→ **EXERCISE DETAILS**
Pull out every text line from each of the records below, word for word, and leave the pictures out.

□ □ □ □ □ □ □

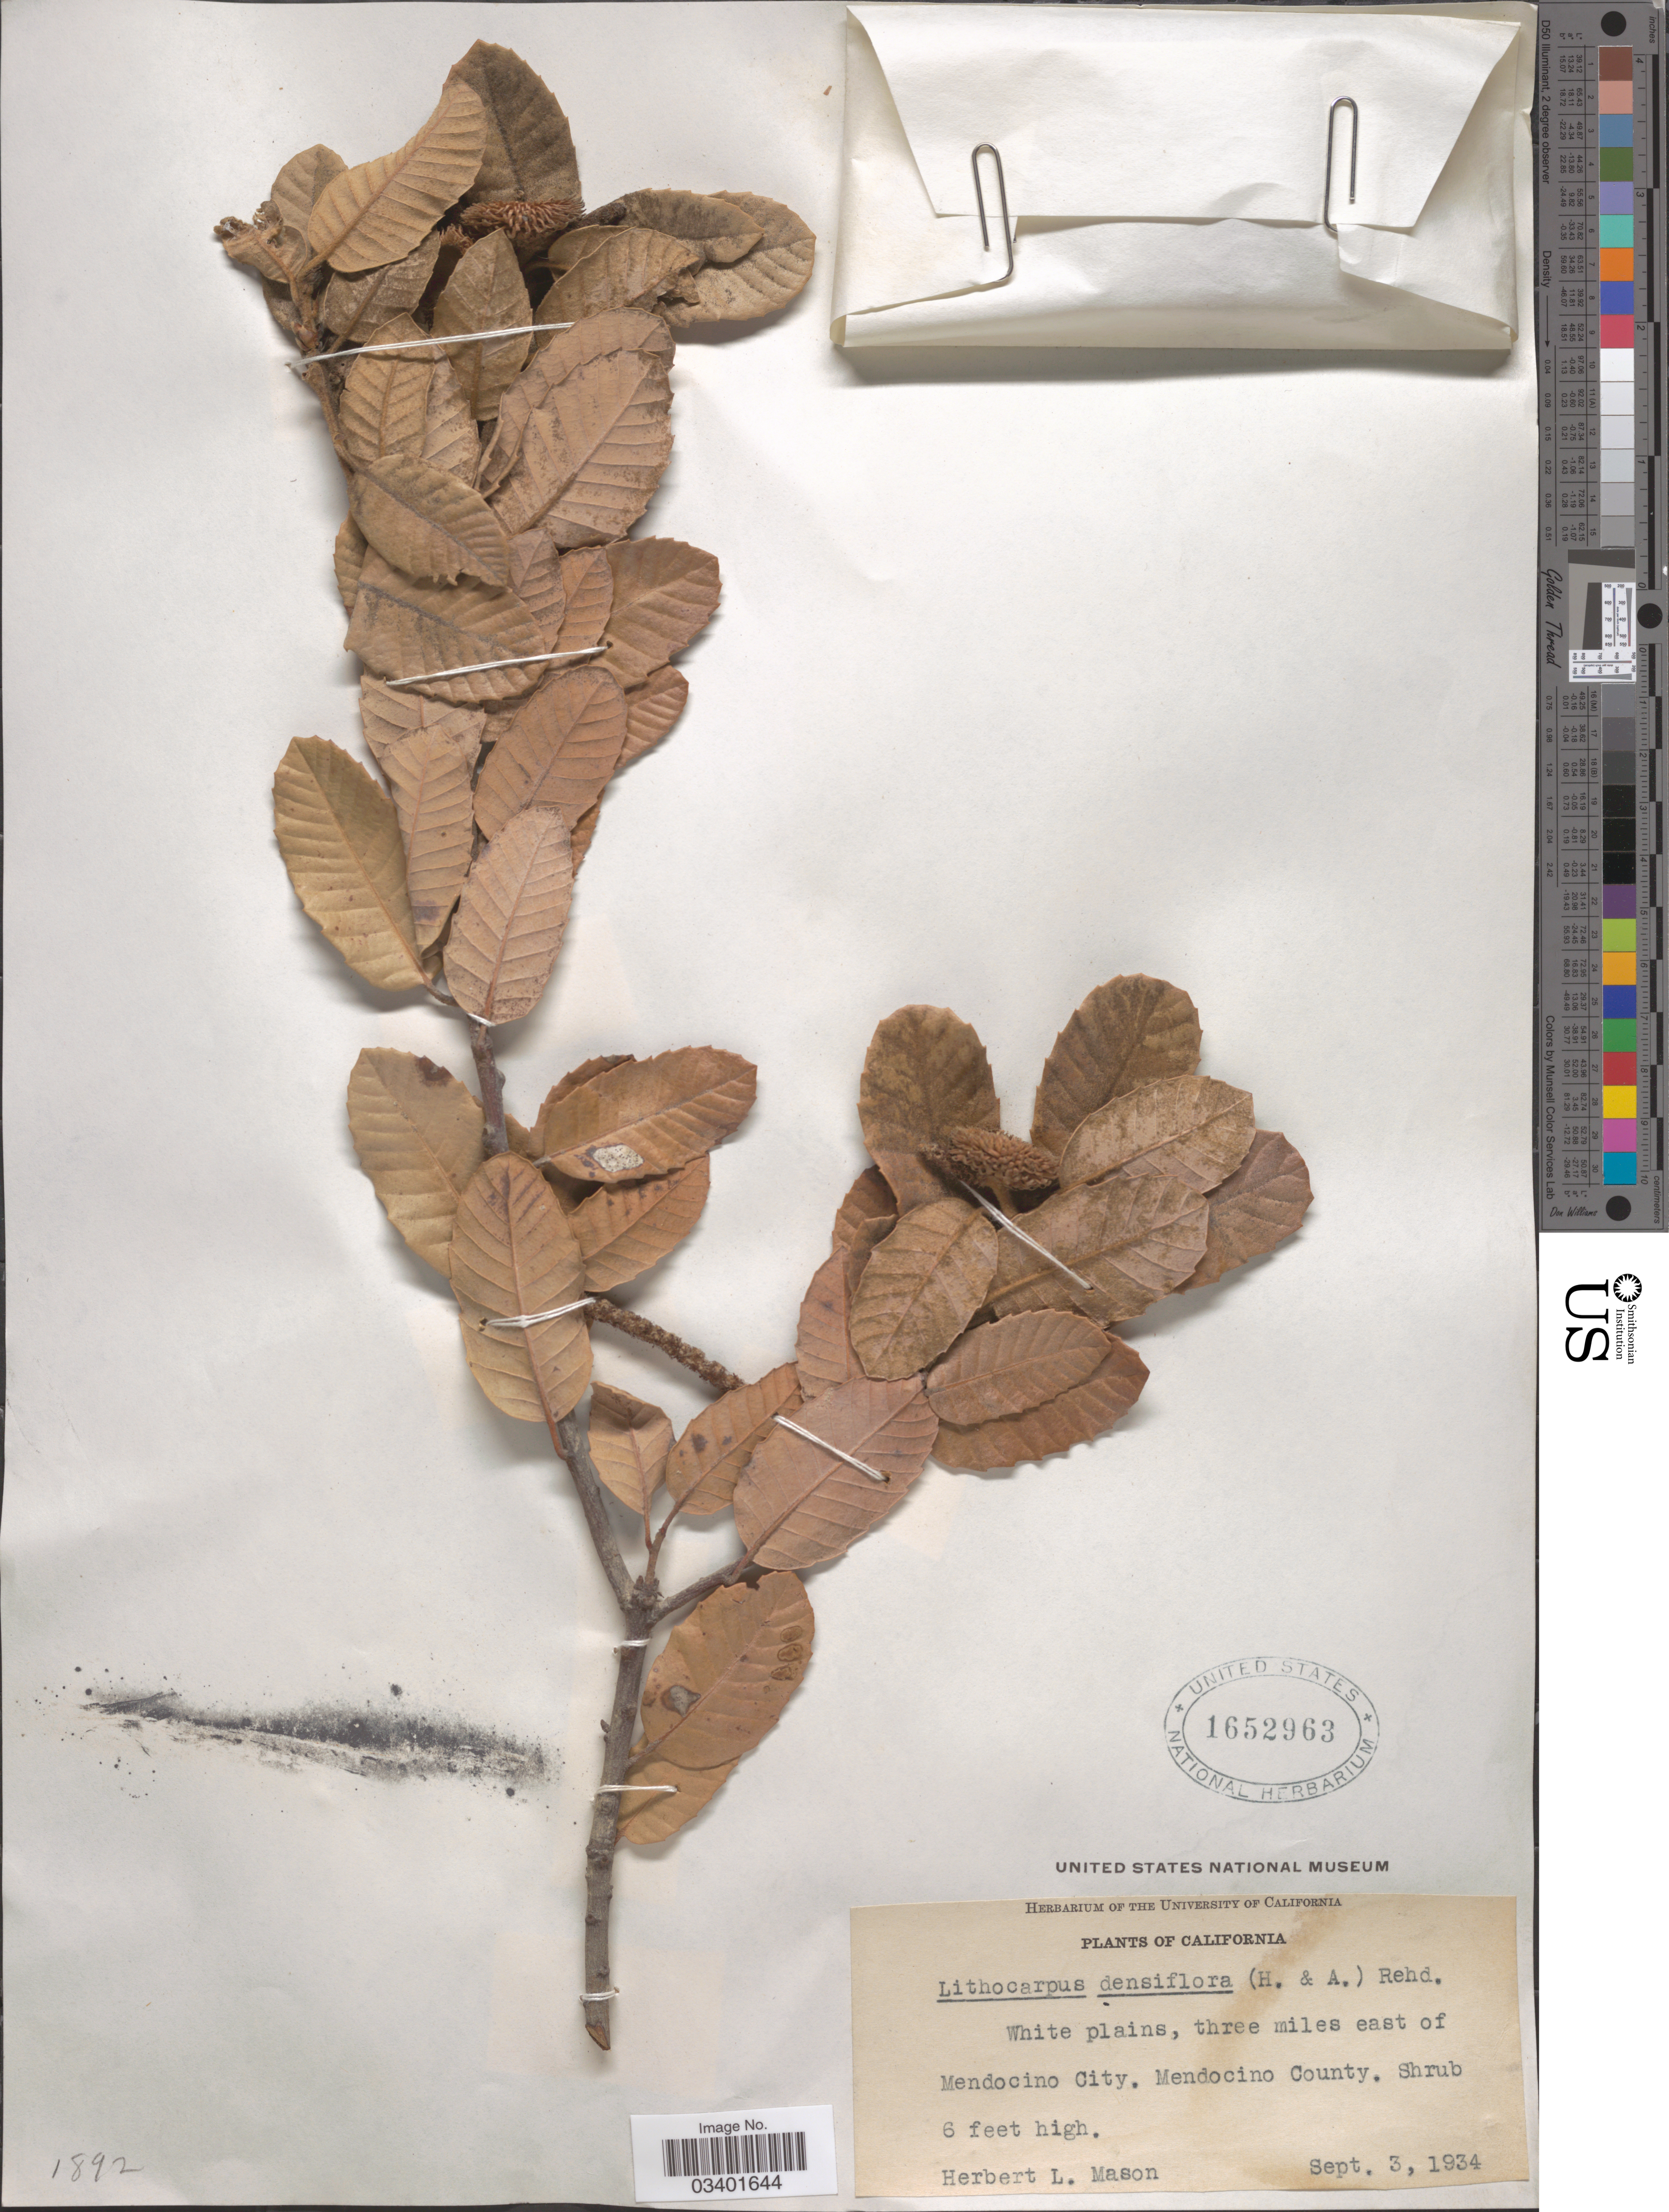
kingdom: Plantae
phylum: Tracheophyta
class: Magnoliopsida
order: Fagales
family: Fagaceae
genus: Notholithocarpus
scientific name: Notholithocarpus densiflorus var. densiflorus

□ □ □ □ □ □ □

→ **RESULT FOR THIS TASK**
kingdom: Plantae
phylum: Tracheophyta
class: Magnoliopsida
order: Fagales
family: Fagaceae
genus: Notholithocarpus
scientific name: Notholithocarpus densiflorus var. densiflorus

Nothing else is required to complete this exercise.